Excerpt:
%%

WHAT IS THE LAW?
MANDATORY DETENTION UNDER INTERNATIONAL LAW
Article 9(1) of the International Covenant on Civil and Political Rights (‘ICCPR’) recognises freedom from arbitrary and unlawful detention. It reads:
Everyone has the right to liberty and security of person. No one shall be subjected to arbitrary arrest or detention. No one shall be deprived of his liberty except on such grounds and in accordance with such procedure as are established by law.
Detention must be “lawful” under both domestic and international law. Furthermore, it must not be arbitrary, or, in other words, it must not be unreasonable and disproportionate. The UN Human Rights Committee has released General Comment 35, to explain the meaning of Article 9 (see paragraph 18 on immigration detention).
The UN Human Rights Committee has said that the detention of asylum seekers for specific purposes, such as health checks, identity checks, security checks, is permissible. Furthermore, the detention of an asylum-seeker in order to prevent that person disappearing into the community, in order to ensure that the person is available for deportation is permissible (see Jalloh v Netherlands). However, there cannot be an automatic presumption that all people will seek to abscond: it must be reasonable to believe that that particular asylum seeker will seek to do so.
The mandatory detention of all asylum seekers, or (as in Australia) of all who arrive by boat without a visa, without the individual consideration of the whether it is necessary to detain a particular individual, is a breach of Article 9(1) (see, for example, the HRC decisions of A v Australia and C v Australia).
Indefinite detention also breaches Article 9(1) – see M.M.M. v Australia and F.K.A.G v Australia, and this the case note). These cases involved the ongoing detention of refugees who had been deemed to be security risks by Australia’s secret intelligence agency, ASIO. There was no procedure for bringing that detention to an end, so it was effectively indefinite.

%%

Data for review:
%%

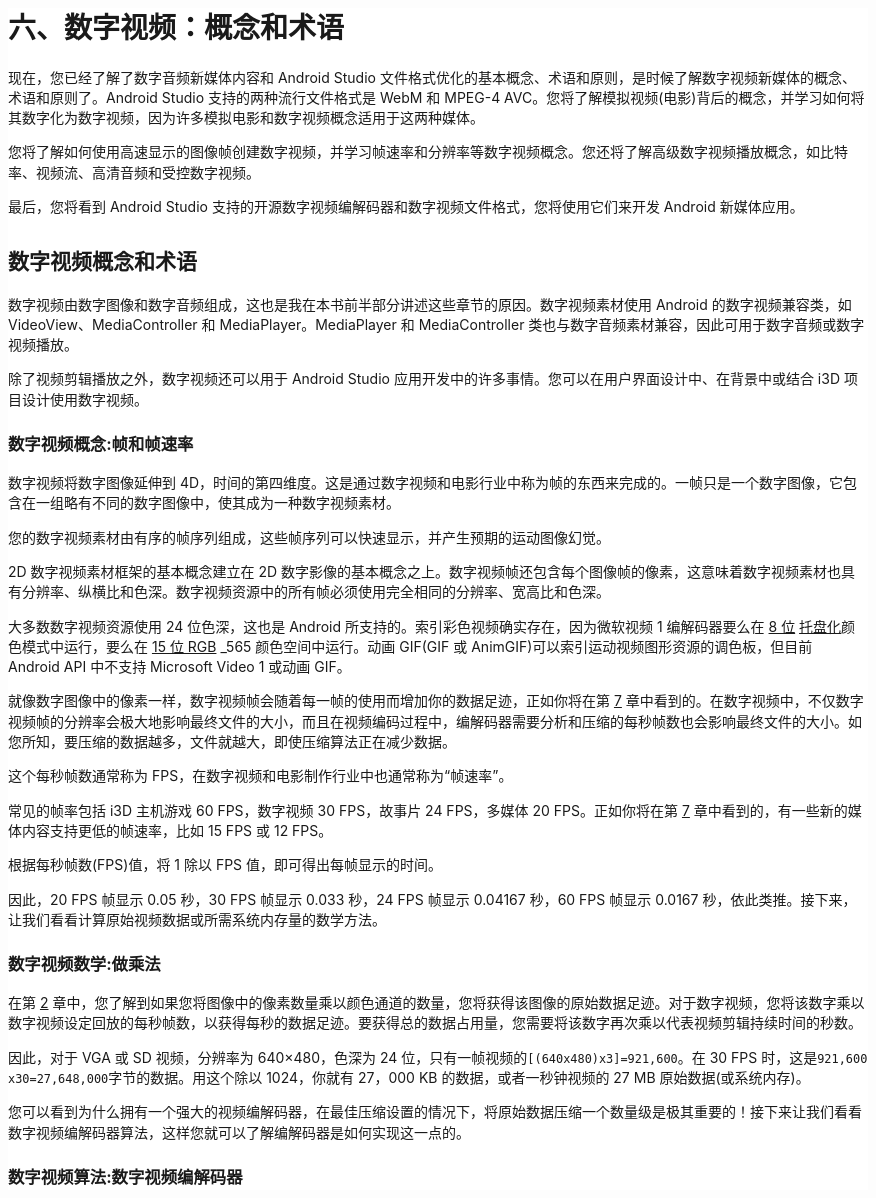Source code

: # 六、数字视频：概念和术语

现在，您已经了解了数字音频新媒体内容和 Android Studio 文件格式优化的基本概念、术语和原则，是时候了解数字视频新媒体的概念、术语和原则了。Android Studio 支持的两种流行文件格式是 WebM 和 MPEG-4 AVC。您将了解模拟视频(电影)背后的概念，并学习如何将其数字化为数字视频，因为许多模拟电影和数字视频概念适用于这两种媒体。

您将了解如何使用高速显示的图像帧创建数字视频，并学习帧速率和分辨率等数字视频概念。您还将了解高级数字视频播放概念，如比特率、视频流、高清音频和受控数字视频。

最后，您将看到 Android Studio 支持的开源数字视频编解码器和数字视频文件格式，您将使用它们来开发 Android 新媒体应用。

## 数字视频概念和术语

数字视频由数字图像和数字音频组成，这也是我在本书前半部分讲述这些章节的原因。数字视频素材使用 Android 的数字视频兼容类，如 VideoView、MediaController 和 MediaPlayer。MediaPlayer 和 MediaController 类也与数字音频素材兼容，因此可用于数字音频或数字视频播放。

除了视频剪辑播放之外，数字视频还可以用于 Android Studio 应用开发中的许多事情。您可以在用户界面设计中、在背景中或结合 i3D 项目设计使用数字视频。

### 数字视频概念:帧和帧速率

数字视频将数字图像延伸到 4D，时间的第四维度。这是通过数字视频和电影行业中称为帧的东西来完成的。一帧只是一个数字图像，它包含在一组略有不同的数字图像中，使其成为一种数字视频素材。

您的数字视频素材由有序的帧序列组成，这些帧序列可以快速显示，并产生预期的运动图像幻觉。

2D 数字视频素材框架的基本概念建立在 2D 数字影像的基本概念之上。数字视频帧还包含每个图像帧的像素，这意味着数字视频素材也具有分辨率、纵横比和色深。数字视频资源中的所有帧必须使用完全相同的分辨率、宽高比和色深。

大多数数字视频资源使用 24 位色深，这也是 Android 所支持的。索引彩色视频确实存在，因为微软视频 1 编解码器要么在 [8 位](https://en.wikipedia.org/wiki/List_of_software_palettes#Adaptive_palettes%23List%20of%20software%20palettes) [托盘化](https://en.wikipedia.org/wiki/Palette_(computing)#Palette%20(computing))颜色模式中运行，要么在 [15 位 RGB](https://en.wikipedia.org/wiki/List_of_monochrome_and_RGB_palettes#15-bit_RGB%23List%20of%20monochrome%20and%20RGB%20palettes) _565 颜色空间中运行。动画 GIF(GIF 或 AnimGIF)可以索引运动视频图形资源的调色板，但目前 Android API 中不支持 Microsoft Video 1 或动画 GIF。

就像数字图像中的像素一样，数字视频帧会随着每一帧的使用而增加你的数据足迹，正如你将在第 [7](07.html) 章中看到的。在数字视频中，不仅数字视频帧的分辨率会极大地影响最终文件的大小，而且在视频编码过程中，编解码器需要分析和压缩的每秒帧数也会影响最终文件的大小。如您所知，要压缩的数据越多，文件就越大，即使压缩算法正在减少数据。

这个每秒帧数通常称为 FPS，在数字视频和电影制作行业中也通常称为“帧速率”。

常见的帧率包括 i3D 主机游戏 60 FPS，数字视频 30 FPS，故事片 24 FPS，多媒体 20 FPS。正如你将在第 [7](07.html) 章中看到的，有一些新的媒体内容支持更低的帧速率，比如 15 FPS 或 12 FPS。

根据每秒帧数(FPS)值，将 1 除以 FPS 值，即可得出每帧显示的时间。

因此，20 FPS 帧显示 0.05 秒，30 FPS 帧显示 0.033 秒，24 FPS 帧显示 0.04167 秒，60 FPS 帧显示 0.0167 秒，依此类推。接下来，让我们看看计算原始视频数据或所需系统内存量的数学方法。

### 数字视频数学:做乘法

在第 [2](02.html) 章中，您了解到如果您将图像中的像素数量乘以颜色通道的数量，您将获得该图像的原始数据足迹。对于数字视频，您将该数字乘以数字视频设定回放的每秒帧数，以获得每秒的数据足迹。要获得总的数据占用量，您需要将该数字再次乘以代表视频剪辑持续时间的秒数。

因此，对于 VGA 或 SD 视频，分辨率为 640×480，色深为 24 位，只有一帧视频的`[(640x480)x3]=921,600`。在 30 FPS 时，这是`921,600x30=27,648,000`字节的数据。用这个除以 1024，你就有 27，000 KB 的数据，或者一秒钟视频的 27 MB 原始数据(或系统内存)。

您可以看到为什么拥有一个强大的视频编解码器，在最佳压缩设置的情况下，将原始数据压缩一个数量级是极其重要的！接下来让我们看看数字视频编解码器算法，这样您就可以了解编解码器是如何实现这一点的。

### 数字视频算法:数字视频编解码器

%%
%%

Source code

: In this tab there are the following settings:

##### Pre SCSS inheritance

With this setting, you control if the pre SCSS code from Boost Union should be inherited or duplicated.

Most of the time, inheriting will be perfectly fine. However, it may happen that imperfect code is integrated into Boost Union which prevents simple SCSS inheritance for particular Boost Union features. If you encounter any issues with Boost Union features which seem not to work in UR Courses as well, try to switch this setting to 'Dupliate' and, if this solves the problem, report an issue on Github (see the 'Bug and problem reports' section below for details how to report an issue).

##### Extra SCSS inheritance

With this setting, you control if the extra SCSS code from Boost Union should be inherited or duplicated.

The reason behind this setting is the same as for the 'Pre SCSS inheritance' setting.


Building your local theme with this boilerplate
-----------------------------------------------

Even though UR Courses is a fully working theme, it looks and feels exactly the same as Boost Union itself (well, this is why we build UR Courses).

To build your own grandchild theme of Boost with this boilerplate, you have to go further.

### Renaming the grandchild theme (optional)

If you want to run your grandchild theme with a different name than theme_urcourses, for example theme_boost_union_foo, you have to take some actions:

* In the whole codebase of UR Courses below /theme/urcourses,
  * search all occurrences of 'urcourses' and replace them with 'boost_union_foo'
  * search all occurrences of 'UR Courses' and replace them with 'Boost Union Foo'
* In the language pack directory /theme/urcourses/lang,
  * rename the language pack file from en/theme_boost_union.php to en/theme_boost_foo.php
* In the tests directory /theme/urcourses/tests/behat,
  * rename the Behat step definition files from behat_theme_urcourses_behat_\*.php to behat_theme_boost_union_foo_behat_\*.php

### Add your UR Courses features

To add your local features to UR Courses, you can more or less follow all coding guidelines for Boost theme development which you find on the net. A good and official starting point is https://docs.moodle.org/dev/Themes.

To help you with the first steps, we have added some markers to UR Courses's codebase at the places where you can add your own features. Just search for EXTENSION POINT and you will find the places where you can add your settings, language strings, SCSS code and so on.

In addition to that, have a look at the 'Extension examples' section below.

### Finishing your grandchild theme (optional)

%%

Assignment A: In the text on mandatory detention under international law, which body deemed the refugees in M.M.M. v Australia and F.K.A.G v Australia to be security risks?
Assignment B: Please resume the text on mandatory detention under international law, picking up after its last sentence.

Exercise answer A: Australia's secret intelligence agency, ASIO.

Exercise answer B:
Children seeking asylum (AHRC Snapshot Report, 2013) (and indeed all children) are also entitled to additional protections under the Convention on the Rights of the Child (‘CRC’). Article 37(b) states that:
… The arrest, detention or imprisonment of a child shall be in conformity with the law and shall be used only as a measure of last resort and for the shortest appropriate period of time
Conditions of Detention
Conditions of detention are a separate issue to the instances in which detention itself is or is not allowed. If the conditions of detention are sufficiently severe, they may constitute a breach of Article 7 and Article 10 of the ICCPR. Article 7 reads:
No one shall be subjected to torture or to cruel, inhuman or degrading treatment or punishment.
Article 10(1) reads:
All persons deprived of their liberty shall be treated with humanity and with respect for the inherent dignity of the human person.
For example, the psychological impacts of long-term or indefinite immigration detention have been deemed to be cruel, inhuman and degrading treatment in C v Australia, M. M. M. v Australia, and F. K. A. G v Australia.
A core aspect of the freedom from arbitrary detention is the right to bring court proceedings in order to challenge the lawfulness of one’s detention. Article 9(4) of the ICCPR reads:
Anyone who is deprived of his liberty by arrest or detention shall be entitled to take proceedings before a court, in order that that court may decide without delay on the lawfulness of his detention and order his release if the detention is not lawful.
In A v Australia, the Human Rights Committee interpreted Article 9(4) very broadly. It found that a court must be able to order a person’s release if the person’s detention is “unlawful” under a country’s domestic law or under the ICCPR itself. Australia was found in breach, as its courts were only able to review the detention of Mr A under Australian law, rather than under the ICCPR as well. Under Australian law, Mr A’s detention was automatically lawful, whereas it was not lawful under the ICCPR.
In General Comment 35, the Human Rights Committee explains more about Article 9(4) in Part V of the Comment.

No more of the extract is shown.